*ASSIGNMENT*. Turn every line of the listing below into a numbered list, skipping any blank lines. Leave the pictures out of your answer.

[Transcribed page contents]
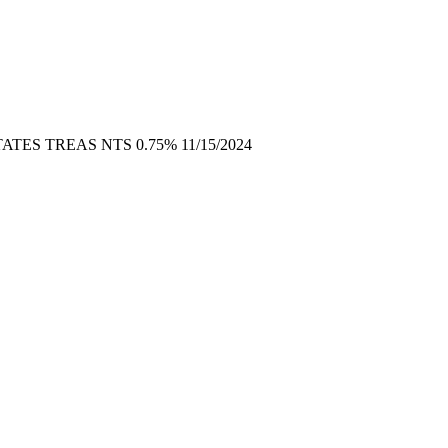
ATES TREAS NTS 0.75% 11/15/2024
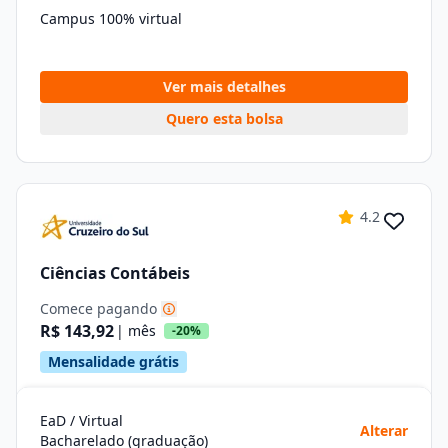
Campus 100% virtual
Ver mais detalhes
Quero esta bolsa
4.2
Ciências Contábeis
Comece pagando
R$ 143,92
| mês
-20%
Mensalidade grátis
EaD / Virtual
Alterar
Bacharelado (graduação)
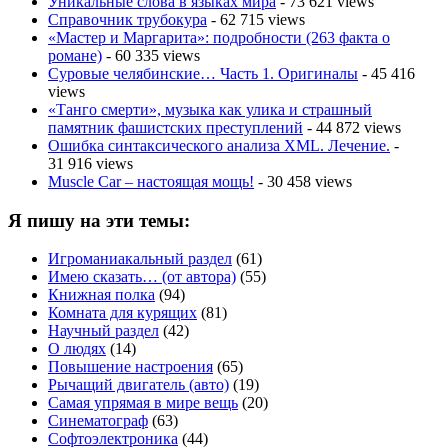
Уникальные слова в языках мира
- 73 621 views
Справочник трубокура
- 62 715 views
«Мастер и Маргарита»: подробности (263 факта о
романе)
- 60 335 views
Суровые челябинские… Часть 1. Оригиналы
- 45 416
views
«Танго смерти», музыка как улика и страшный
памятник фашистских преступлений
- 44 872 views
Ошибка синтаксического анализа XML. Лечение.
-
31 916 views
Muscle Car – настоящая мощь!
- 30 458 views
Я пишу на эти темы:
Игроманиакальный раздел
(61)
Имею сказать… (от автора)
(55)
Книжная полка
(94)
Комната для курящих
(81)
Научный раздел
(42)
О людях
(14)
Повышение настроения
(65)
Рычащий двигатель (авто)
(19)
Самая упрямая в мире вещь
(20)
Синематограф
(63)
Софтоэлектроника
(44)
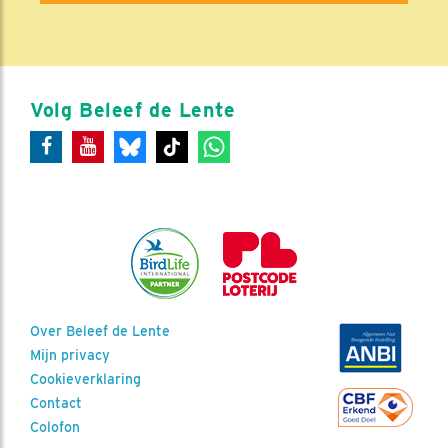
Volg Beleef de Lente
Over Beleef de Lente
Mijn privacy
Cookieverklaring
Contact
Colofon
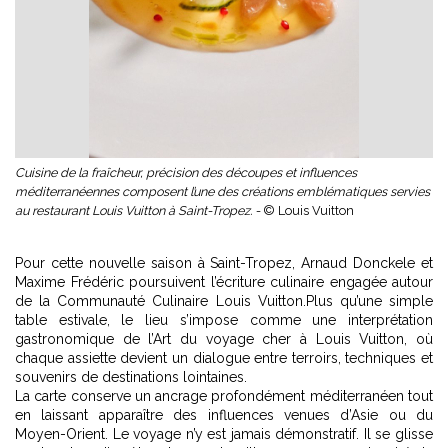
Cuisine de la fraîcheur, précision des découpes et influences
méditerranéennes composent l’une des créations emblématiques servies
au restaurant Louis Vuitton à Saint-Tropez. -
© Louis Vuitton
Pour cette nouvelle saison à Saint-Tropez, Arnaud Donckele et
Maxime Frédéric poursuivent l’écriture culinaire engagée autour
de la Communauté Culinaire Louis Vuitton.Plus qu’une simple
table estivale, le lieu s’impose comme une interprétation
gastronomique de
l’Art du voyage cher à Louis Vuitton
, où
chaque assiette devient un dialogue entre terroirs, techniques et
souvenirs de destinations lointaines.
La carte conserve un ancrage profondément méditerranéen tout
en laissant apparaître des influences venues d’Asie ou du
Moyen-Orient. Le voyage n’y est jamais démonstratif. Il se glisse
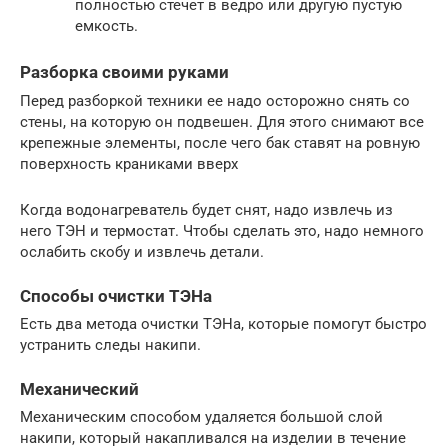
полностью стечет в ведро или другую пустую
емкость.
Разборка своими руками
Перед разборкой техники ее надо осторожно снять со
стены, на которую он подвешен. Для этого снимают все
крепежные элементы, после чего бак ставят на ровную
поверхность краниками вверх
Когда водонагреватель будет снят, надо извлечь из
него ТЭН и термостат. Чтобы сделать это, надо немного
ослабить скобу и извлечь детали.
Способы очистки ТЭНа
Есть два метода очистки ТЭНа, которые помогут быстро
устранить следы накипи.
Механический
Механическим способом удаляется большой слой
накипи, который накапливался на изделии в течение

*WRITTEN ANSWER*.
1. ATES TREAS NTS 0.75% 11/15/2024
2. Campus 100% virtual
3. Ver mais detalhes
4. Quero esta bolsa
5. 4.2
6. Ciências Contábeis
7. Comece pagando
8. R$ 143,92
9. | mês
10. -20%
11. Mensalidade grátis
12. EaD / Virtual
13. Alterar
14. Bacharelado (graduação)
15. Уникальные слова в языках мира
16. - 73 621 views
17. Справочник трубокура
18. - 62 715 views
19. «Мастер и Маргарита»: подробности (263 факта о
20. романе)
21. - 60 335 views
22. Суровые челябинские… Часть 1. Оригиналы
23. - 45 416
24. views
25. «Танго смерти», музыка как улика и страшный
26. памятник фашистских преступлений
27. - 44 872 views
28. Ошибка синтаксического анализа XML. Лечение.
29. -
30. 31 916 views
31. Muscle Car – настоящая мощь!
32. - 30 458 views
33. Я пишу на эти темы:
34. Игроманиакальный раздел
35. (61)
36. Имею сказать… (от автора)
37. (55)
38. Книжная полка
39. (94)
40. Комната для курящих
41. (81)
42. Научный раздел
43. (42)
44. О людях
45. (14)
46. Повышение настроения
47. (65)
48. Рычащий двигатель (авто)
49. (19)
50. Самая упрямая в мире вещь
51. (20)
52. Синематограф
53. (63)
54. Софтоэлектроника
55. (44)
56. Volg Beleef de Lente
57. Over Beleef de Lente
58. Mijn privacy
59. Cookieverklaring
60. Contact
61. Colofon
62. Cuisine de la fraîcheur, précision des découpes et influences
63. méditerranéennes composent l’une des créations emblématiques servies
64. au restaurant Louis Vuitton à Saint-Tropez. -
65. © Louis Vuitton
66. Pour cette nouvelle saison à Saint-Tropez, Arnaud Donckele et
67. Maxime Frédéric poursuivent l’écriture culinaire engagée autour
68. de la Communauté Culinaire Louis Vuitton.Plus qu’une simple
69. table estivale, le lieu s’impose comme une interprétation
70. gastronomique de
71. l’Art du voyage cher à Louis Vuitton
72. , où
73. chaque assiette devient un dialogue entre terroirs, techniques et
74. souvenirs de destinations lointaines.
75. La carte conserve un ancrage profondément méditerranéen tout
76. en laissant apparaître des influences venues d’Asie ou du
77. Moyen-Orient. Le voyage n’y est jamais démonstratif. Il se glisse
78. полностью стечет в ведро или другую пустую
79. емкость.
80. Разборка своими руками
81. Перед разборкой техники ее надо осторожно снять со
82. стены, на которую он подвешен. Для этого снимают все
83. крепежные элементы, после чего бак ставят на ровную
84. поверхность краниками вверх
85. Когда водонагреватель будет снят, надо извлечь из
86. него ТЭН и термостат. Чтобы сделать это, надо немного
87. ослабить скобу и извлечь детали.
88. Способы очистки ТЭНа
89. Есть два метода очистки ТЭНа, которые помогут быстро
90. устранить следы накипи.
91. Механический
92. Механическим способом удаляется большой слой
93. накипи, который накапливался на изделии в течение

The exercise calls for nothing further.